PROVIDED DATA:

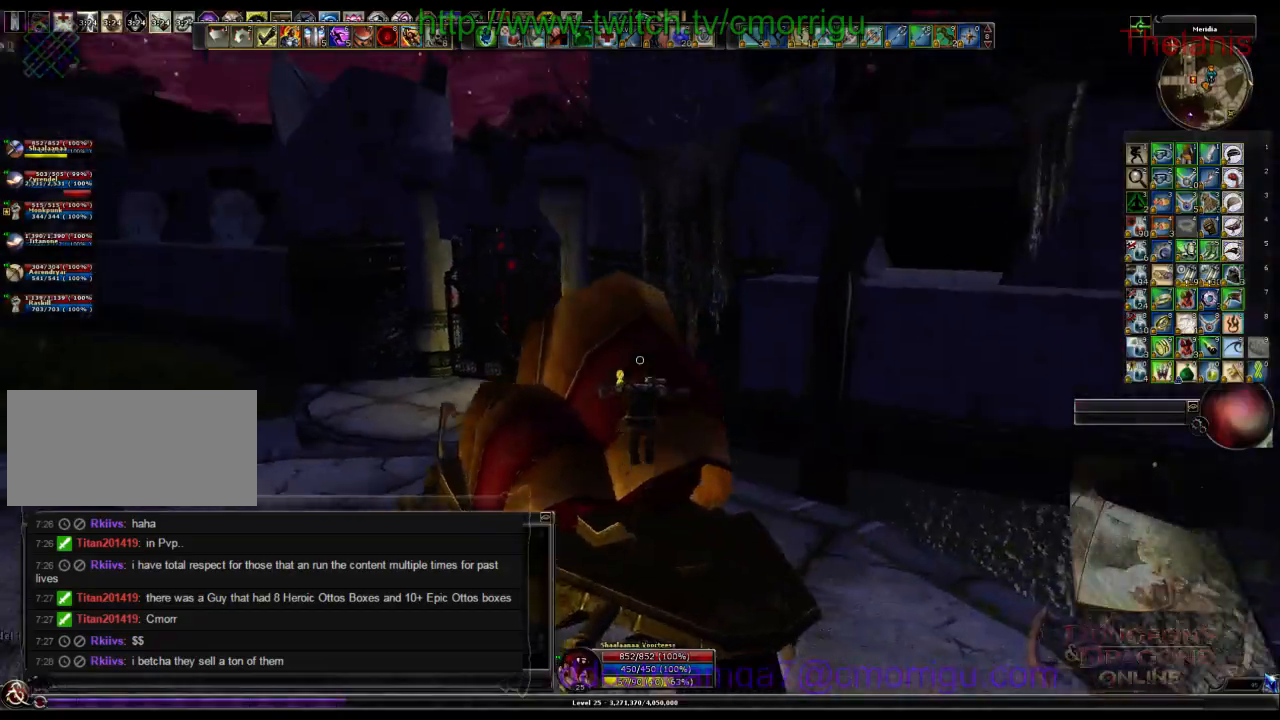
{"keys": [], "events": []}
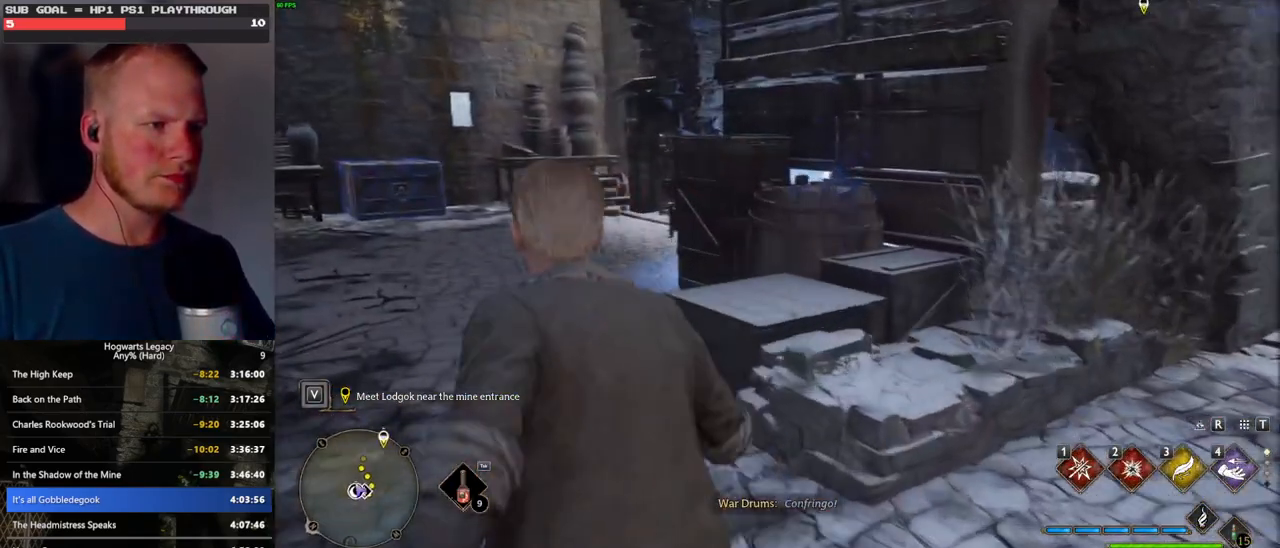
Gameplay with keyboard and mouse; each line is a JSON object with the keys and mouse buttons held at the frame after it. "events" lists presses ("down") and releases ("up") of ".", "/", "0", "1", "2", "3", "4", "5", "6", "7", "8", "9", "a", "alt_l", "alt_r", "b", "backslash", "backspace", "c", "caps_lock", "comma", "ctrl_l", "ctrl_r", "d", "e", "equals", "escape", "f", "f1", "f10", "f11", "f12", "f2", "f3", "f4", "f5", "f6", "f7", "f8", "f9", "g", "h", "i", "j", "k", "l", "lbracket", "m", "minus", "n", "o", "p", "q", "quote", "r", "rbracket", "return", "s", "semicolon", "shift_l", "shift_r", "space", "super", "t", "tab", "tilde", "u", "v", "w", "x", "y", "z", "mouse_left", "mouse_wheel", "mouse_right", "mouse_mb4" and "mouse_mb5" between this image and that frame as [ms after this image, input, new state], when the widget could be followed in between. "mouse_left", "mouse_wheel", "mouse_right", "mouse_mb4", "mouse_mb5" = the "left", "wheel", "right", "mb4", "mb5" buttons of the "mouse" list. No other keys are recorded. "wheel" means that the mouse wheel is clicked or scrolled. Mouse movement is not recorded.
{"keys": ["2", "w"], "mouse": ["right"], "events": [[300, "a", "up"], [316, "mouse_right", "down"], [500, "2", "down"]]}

HOW TO COMPLETE THIS TASK:
Copy the material above in full and exactly, skipping pictures.

EXPECTED OUTPUT:
{"keys": [], "events": []}
Gameplay with keyboard and mouse; each line is a JSON object with the keys and mouse buttons held at the frame after it. "events" lists presses ("down") and releases ("up") of ".", "/", "0", "1", "2", "3", "4", "5", "6", "7", "8", "9", "a", "alt_l", "alt_r", "b", "backslash", "backspace", "c", "caps_lock", "comma", "ctrl_l", "ctrl_r", "d", "e", "equals", "escape", "f", "f1", "f10", "f11", "f12", "f2", "f3", "f4", "f5", "f6", "f7", "f8", "f9", "g", "h", "i", "j", "k", "l", "lbracket", "m", "minus", "n", "o", "p", "q", "quote", "r", "rbracket", "return", "s", "semicolon", "shift_l", "shift_r", "space", "super", "t", "tab", "tilde", "u", "v", "w", "x", "y", "z", "mouse_left", "mouse_wheel", "mouse_right", "mouse_mb4" and "mouse_mb5" between this image and that frame as [ms after this image, input, new state], when the widget could be followed in between. "mouse_left", "mouse_wheel", "mouse_right", "mouse_mb4", "mouse_mb5" = the "left", "wheel", "right", "mb4", "mb5" buttons of the "mouse" list. No other keys are recorded. "wheel" means that the mouse wheel is clicked or scrolled. Mouse movement is not recorded.
{"keys": ["2", "w"], "mouse": ["right"], "events": [[300, "a", "up"], [316, "mouse_right", "down"], [500, "2", "down"]]}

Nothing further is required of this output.